Show The Folks At Home: The contestant's name, along with a picture depicting the object or person, would be shown to the audience.
This show provides examples of:
Animated Credits Opening: Episodes sponsored by Chicken of the Sea featured a short animation of the brand's mermaid mascot "pinging" the different types of products (tuna; strained tuna and dietetic tuna; oyster stew and oysters; and frozen tuna pie) as the announcer said them. This was clipped out of GSN airings since 2004 in the network's quest for more current commercial space.
During Ralston's sponsorship, the show used an animated opening set to the song "Meet Me in St. Louis" (where Ralston's headquarters was located).
Long Runner: Four years is a long time for what was essentially a niche series.
Missing Episode: The first eight months, as the earliest episode GSN has aired (and the one which began a 2008 run of the series) was from August 6, 1952 note (interestingly, the same night as the earliest Beat the Clock episode GSN has shown). Several other episodes from 1952-55 are also missing. Here's a comprehensive list.
"I'd Like To Be" was replaced by "Secret Wish" on September 22, 1953.
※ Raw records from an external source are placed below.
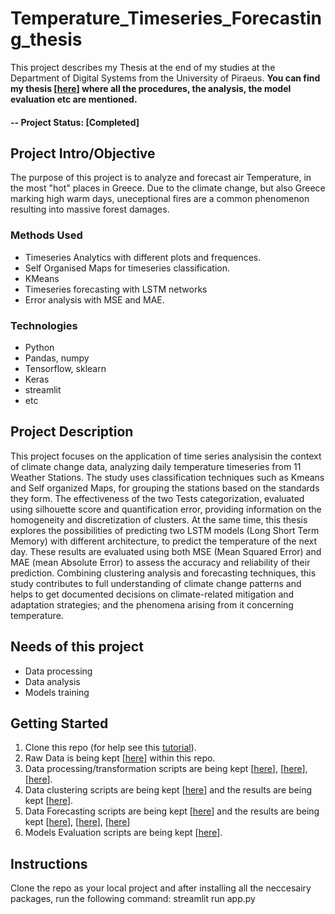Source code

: # Temperature_Timeseries_Forecasting_thesis
This project describes my Thesis at the end of my studies at the Department of Digital Systems from the University of Piraeus. 
**You can find my thesis [[here](https://drive.google.com/file/d/1Tnk10NN9U4IVu2aws_tsfsCEu3rigMHj/view?usp=sharing)] where all the procedures, the analysis, the model evaluation etc
are mentioned.**


#### -- Project Status: [Completed]

## Project Intro/Objective
The purpose of this project is to analyze and forecast air Temperature, in the most "hot" places in Greece. Due to the climate change, but 
also Greece marking high warm days, uneceptional fires are a common phenomenon resulting into massive forest damages.

### Methods Used
* Timeseries Analytics with different plots and frequences.
* Self Organised Maps for timeseries classification.
* KMeans
* Timeseries forecasting with LSTM networks
* Error analysis with MSE and MAE.

### Technologies
* Python
* Pandas, numpy
* Tensorflow, sklearn
* Keras
* streamlit
* etc 

## Project Description
This project focuses on the application of time series analysisin the context of climate change data, analyzing daily temperature timeseries from 11 Weather Stations. The study uses
classification techniques such as Kmeans and Self organized Maps, for grouping the stations based on the standards they form. The effectiveness of the two Tests categorization, evaluated using silhouette score and quantification error,
providing information on the homogeneity and discretization of clusters. At the same time, this thesis explores the possibilities of predicting two LSTM models (Long Short Term Memory) with different architecture, to predict the
temperature of the next day. These results are evaluated using both MSE (Mean Squared Error) and MAE (mean Absolute Error) to assess the accuracy and reliability of their prediction. Combining
clustering analysis and forecasting techniques, this study contributes to full understanding of climate change patterns and helps to get documented decisions on climate-related mitigation and adaptation strategies; and
the phenomena arising from it concerning temperature.

## Needs of this project

- Data processing
- Data analysis
- Models training

## Getting Started

1. Clone this repo (for help see this [tutorial](https://help.github.com/articles/cloning-a-repository/)).
2. Raw Data is being kept [[here](https://github.com/StefanatouGerasimina/Temperature_Timeseries_Forecasting_thesis/tree/main/daily_temperature)] within this repo.
3. Data processing/transformation scripts are being kept [[here](https://github.com/StefanatouGerasimina/Temperature_Timeseries_Forecasting_thesis/blob/main/analysis.py)], [[here](https://github.com/StefanatouGerasimina/Temperature_Timeseries_Forecasting_thesis/blob/main/preprocesing.py)],[[here](https://github.com/StefanatouGerasimina/Temperature_Timeseries_Forecasting_thesis/blob/main/normalization.py)].
4. Data clustering scripts are being kept [[here](https://github.com/StefanatouGerasimina/Temperature_Timeseries_Forecasting_thesis/blob/main/clustering.py)] and the results are being kept [[here](https://github.com/StefanatouGerasimina/Temperature_Timeseries_Forecasting_thesis/tree/main/clustering_evaluation)].
5. Data Forecasting scripts are being kept [[here](https://github.com/StefanatouGerasimina/Temperature_Timeseries_Forecasting_thesis/blob/main/forecasting.py)] and the results are being kept [[here](https://github.com/StefanatouGerasimina/Temperature_Timeseries_Forecasting_thesis/tree/main/lstm_new_results)], [[here](https://github.com/StefanatouGerasimina/Temperature_Timeseries_Forecasting_thesis/tree/main/lstm_new_results_final)], [[here](https://github.com/StefanatouGerasimina/Temperature_Timeseries_Forecasting_thesis/tree/main/plots)]
6. Models Evaluation scripts are being kept [[here](https://github.com/StefanatouGerasimina/Temperature_Timeseries_Forecasting_thesis/blob/main/models_evaluation.py)].


## Instructions
Clone the repo as your local project and after installing all the neccesairy packages, run the following command: streamlit run app.py




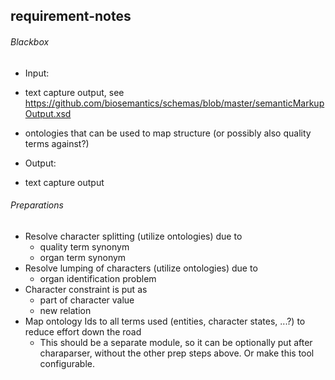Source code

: requirement-notes
--------------------
###### Blackbox
* Input: 
 * text capture output, see https://github.com/biosemantics/schemas/blob/master/semanticMarkupOutput.xsd
 * ontologies that can be used to map structure (or possibly also quality terms against?)

* Output: 
 * text capture output
 
###### Preparations
* Resolve character splitting (utilize ontologies) due to
   * quality term synonym
   * organ term synonym
* Resolve lumping of characters (utilize ontologies) due to 
   * organ identification problem
* Character constraint is put as
  * part of character value
  * new relation
* Map ontology Ids to all terms used (entities, character states, ...?) to reduce effort down the road
  * This should be a separate module, so it can be optionally put after charaparser, without the other prep steps above. Or make this tool configurable.
 
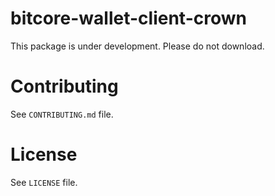 bitcore-wallet-client-crown
===========================

This package is under development. Please do not download.

Contributing
============

See `CONTRIBUTING.md` file.

License
=======

See `LICENSE` file.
The panel area was expanded to occupy four celebrities beginning on February 7, 1954, which decreased the payouts to $20 per stumped celebrity...and as a result, stumping the panel only awarded $5 more than it had prior to the change.
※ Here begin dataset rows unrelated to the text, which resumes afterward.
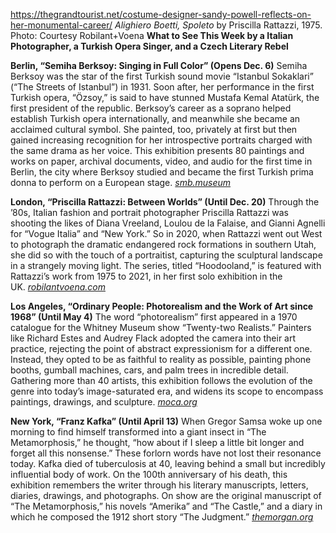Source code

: https://thegrandtourist.net/costume-designer-sandy-powell-reflects-on-her-monumental-career/
_Alighiero Boetti, Spoleto_ by Priscilla Rattazzi, 1975. Photo: Courtesy Robilant+Voena
**What to See This Week by a Italian Photographer, a Turkish Opera Singer, and a Czech Literary Rebel**

**Berlin, “Semiha Berksoy: Singing in Full Color” (Opens Dec. 6)** Semiha Berksoy was the star of the first Turkish sound movie “Istanbul Sokaklari” (“The Streets of Istanbul”) in 1931. Soon after, her performance in the first Turkish opera, “Özsoy,” is said to have stunned Mustafa Kemal Atatürk, the first president of the republic. Berksoy’s career as a soprano helped establish Turkish opera internationally, and meanwhile she became an acclaimed cultural symbol. She painted, too, privately at first but then gained increasing recognition for her introspective portraits charged with the same drama as her voice. This exhibition presents 80 paintings and works on paper, archival documents, video, and audio for the first time in Berlin, the city where Berksoy studied and became the first Turkish prima donna to perform on a European stage. [_smb.museum_](https://www.smb.museum/en/museums-institutions/hamburger-bahnhof/exhibitions/detail/semiha-berksoy/)

**London, “Priscilla Rattazzi: Between Worlds” (Until Dec. 20)** Through the ’80s, Italian fashion and portrait photographer Priscilla Rattazzi was shooting the likes of Diana Vreeland, Loulou de la Falaise, and Gianni Agnelli for “Vogue Italia” and “New York.” So in 2020, when Rattazzi went out West to photograph the dramatic endangered rock formations in southern Utah, she did so with the touch of a portraitist, capturing the sculptural landscape in a strangely moving light. The series, titled “Hoodooland,” is featured with Rattazzi’s work from 1975 to 2021, in her first solo exhibition in the UK. [_robilantvoena.com_](https://www.robilantvoena.com/exhibitions/priscilla-rattazzi-between-worlds)

**Los Angeles, “Ordinary People: Photorealism and the Work of Art since 1968” (Until May 4)** The word “photorealism” first appeared in a 1970 catalogue for the Whitney Museum show “Twenty-two Realists.” Painters like Richard Estes and Audrey Flack adopted the camera into their art practice, rejecting the point of abstract expressionism for a different one. Instead, they opted to be as faithful to reality as possible, painting phone booths, gumball machines, cars, and palm trees in incredible detail. Gathering more than 40 artists, this exhibition follows the evolution of the genre into today’s image-saturated era, and widens its scope to encompass paintings, drawings, and sculpture. [_moca.org_](https://www.moca.org/exhibition/ordinary-people)

**New York, “Franz Kafka” (Until April 13)** When Gregor Samsa woke up one morning to find himself transformed into a giant insect in “The Metamorphosis,” he thought, “how about if I sleep a little bit longer and forget all this nonsense.” These forlorn words have not lost their resonance today. Kafka died of tuberculosis at 40, leaving behind a small but incredibly influential body of work. On the 100th anniversary of his death, this exhibition remembers the writer through his literary manuscripts, letters, diaries, drawings, and photographs. On show are the original manuscript of “The Metamorphosis,” his novels “Amerika” and “The Castle,” and a diary in which he composed the 1912 short story “The Judgment.” [_themorgan.org_](https://www.themorgan.org/exhibitions/franz-kafka)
Beginning on January 10, 1955 the show began using a segment where a relative of a famous celebrity would appear, and the panel had to guess the celebrity. Ill-fitting for the show's premise, and not even played every week, it was discontinued on June 13.
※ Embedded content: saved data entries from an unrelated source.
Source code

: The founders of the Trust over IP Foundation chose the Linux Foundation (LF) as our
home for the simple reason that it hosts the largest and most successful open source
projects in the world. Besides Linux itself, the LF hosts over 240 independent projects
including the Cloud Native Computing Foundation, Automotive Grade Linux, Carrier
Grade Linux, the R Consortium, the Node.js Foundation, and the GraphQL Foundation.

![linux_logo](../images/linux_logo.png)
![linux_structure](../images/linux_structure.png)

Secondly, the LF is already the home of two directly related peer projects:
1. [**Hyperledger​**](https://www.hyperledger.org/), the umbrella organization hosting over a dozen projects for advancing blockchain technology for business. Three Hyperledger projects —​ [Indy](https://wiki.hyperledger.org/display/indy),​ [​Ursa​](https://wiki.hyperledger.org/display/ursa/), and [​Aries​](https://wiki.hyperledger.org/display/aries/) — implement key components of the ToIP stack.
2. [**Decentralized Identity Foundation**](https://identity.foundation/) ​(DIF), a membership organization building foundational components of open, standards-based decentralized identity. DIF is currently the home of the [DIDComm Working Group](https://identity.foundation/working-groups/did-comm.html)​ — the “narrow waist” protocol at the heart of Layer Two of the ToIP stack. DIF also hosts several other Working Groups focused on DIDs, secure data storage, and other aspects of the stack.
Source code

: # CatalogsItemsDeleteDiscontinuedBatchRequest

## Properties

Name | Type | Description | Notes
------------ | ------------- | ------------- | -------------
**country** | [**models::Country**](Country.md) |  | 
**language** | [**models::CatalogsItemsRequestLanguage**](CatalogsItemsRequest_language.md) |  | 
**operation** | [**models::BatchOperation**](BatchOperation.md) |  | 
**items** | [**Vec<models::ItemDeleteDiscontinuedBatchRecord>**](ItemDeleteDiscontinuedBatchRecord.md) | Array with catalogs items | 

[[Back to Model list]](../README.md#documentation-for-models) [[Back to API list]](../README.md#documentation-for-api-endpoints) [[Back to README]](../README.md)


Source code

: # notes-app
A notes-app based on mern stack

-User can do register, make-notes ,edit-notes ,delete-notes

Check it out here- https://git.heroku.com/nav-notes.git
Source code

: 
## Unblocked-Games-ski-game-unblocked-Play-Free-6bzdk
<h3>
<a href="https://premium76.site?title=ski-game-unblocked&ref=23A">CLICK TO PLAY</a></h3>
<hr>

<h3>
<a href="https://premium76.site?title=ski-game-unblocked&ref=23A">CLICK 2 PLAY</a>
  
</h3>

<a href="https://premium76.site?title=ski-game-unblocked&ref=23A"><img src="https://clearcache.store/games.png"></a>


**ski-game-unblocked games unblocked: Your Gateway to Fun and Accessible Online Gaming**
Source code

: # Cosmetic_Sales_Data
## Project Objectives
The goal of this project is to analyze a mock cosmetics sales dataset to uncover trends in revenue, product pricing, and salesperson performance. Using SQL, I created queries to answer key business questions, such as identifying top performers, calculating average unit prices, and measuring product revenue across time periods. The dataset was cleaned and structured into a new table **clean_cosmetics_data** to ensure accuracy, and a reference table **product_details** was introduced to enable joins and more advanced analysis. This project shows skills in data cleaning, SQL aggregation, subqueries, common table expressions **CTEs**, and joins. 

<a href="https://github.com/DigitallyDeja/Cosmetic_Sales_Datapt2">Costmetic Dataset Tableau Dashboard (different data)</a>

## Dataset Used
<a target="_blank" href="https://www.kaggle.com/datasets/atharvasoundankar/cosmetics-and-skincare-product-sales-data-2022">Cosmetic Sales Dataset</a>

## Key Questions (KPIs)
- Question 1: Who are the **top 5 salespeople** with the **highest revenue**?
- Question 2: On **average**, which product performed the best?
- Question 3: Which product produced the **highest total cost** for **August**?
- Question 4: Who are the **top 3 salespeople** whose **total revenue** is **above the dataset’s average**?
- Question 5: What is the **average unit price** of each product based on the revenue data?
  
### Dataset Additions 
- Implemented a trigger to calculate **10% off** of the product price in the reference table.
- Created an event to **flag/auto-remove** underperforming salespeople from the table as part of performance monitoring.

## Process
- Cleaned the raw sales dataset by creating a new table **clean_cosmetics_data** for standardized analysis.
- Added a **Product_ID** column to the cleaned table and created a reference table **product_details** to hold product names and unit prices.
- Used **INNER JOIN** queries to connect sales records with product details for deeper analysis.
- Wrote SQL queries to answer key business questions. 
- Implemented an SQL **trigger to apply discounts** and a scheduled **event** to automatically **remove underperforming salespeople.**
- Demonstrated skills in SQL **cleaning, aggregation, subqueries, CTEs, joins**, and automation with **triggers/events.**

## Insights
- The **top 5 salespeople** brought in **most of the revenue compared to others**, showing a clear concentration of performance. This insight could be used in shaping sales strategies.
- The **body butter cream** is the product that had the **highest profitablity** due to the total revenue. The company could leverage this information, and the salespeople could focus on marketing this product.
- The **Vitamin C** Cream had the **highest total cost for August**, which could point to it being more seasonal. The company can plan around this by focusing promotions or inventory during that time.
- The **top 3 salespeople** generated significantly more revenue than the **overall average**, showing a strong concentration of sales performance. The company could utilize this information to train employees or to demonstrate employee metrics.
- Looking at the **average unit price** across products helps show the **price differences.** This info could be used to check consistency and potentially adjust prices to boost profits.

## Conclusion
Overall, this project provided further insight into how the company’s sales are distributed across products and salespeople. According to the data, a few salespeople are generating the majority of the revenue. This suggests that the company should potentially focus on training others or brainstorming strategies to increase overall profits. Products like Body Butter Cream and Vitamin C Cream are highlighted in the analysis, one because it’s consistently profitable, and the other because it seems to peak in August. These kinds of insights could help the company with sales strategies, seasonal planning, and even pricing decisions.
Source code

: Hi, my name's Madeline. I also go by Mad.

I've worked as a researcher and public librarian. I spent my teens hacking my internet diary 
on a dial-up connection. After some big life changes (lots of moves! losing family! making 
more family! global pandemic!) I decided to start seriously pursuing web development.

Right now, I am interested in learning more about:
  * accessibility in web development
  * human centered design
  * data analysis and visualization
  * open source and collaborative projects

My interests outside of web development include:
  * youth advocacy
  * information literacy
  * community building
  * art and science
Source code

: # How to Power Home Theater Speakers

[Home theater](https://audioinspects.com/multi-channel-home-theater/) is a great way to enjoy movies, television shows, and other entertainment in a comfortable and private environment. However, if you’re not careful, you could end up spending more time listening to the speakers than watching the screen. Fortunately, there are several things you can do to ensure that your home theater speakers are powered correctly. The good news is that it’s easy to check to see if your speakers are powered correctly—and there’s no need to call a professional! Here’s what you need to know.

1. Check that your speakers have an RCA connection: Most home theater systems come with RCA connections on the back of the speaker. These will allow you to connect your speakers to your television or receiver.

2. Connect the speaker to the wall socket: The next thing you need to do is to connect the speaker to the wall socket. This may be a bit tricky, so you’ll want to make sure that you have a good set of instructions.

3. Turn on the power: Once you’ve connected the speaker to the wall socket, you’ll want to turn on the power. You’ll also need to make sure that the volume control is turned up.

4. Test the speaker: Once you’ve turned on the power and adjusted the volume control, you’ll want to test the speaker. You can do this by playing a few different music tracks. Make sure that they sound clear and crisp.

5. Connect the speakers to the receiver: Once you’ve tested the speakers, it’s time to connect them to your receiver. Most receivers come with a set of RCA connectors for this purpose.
Product Placement: Compared to some of Name's fellow shows of the era, the sponsor elements were very low-key, consisting of mainly just a company icon (an "S" for Swanson, the mermaid for Chicken of the Sea, etc.) on the default positions of the scoreboard. Swanson presented live in-studio frying of its chicken for its commercials, and bits remain in some GSN airings of Lewis reacting to the tempting aroma of fried chicken.
The biggest product placement came with the Ralston sponsorship, as the company redid the whole set and curtains in its trademark checkerboard-square pattern.
Real-Life Relative: Two examples back-to-back on April 18, 1955. First, Ray Goulding's son appeared as the first contestant, his card reading "Ray's Son (Bob had nothing to do with it)"; then that night's guest, Leo Durocher, had a "Secret Wish" that was guessed by his wife on the panel (Lorraine Day).
Red Scare: Yes, even in a game show. Mark Goodsonstated that "for whatever reason, no doubt budgetary, ABC did not maintain an elaborate monitoring department, and it soon became clear that here was a venue where I could use otherwise blacklisted performers." One of them was Name regular Abe Burrows, who had been cleared of any Communist ties but still couldn't be on TV. Despite a massive amount of (organized) letters calling for his ousting, Goodson refused to remove Burrows from the show until a Syracuse supermarket owner began a campaign to boycott Swanson's products by claiming the Name sponsor was using consumer funds to hire Communists — and the campaign snowballed to the point where many retailers stopped carrying Swanson items altogether. Finally, in November 1952, Goodson was kindly told that even though Burrows was innocent, Swanson just couldn't risk going bankrupt.
Mark Goodson: So Abe was axed. When I informed Burrows of the bad news, he understood. He'd been aware of the situation and thanked us for keeping him on as long as we had. Luckily, Abe was not really damaged since he had a major hit on Broadway.
Take That: The April 25, 1955 episode seemed specifically designed to mock Arthur Godfrey's firing of Julius LaRosa sixteen months earlier. Considering the hosts at this point were Bob & Ray, who had already spoofed Godfrey and his show on their radio program, this wasn't surprising.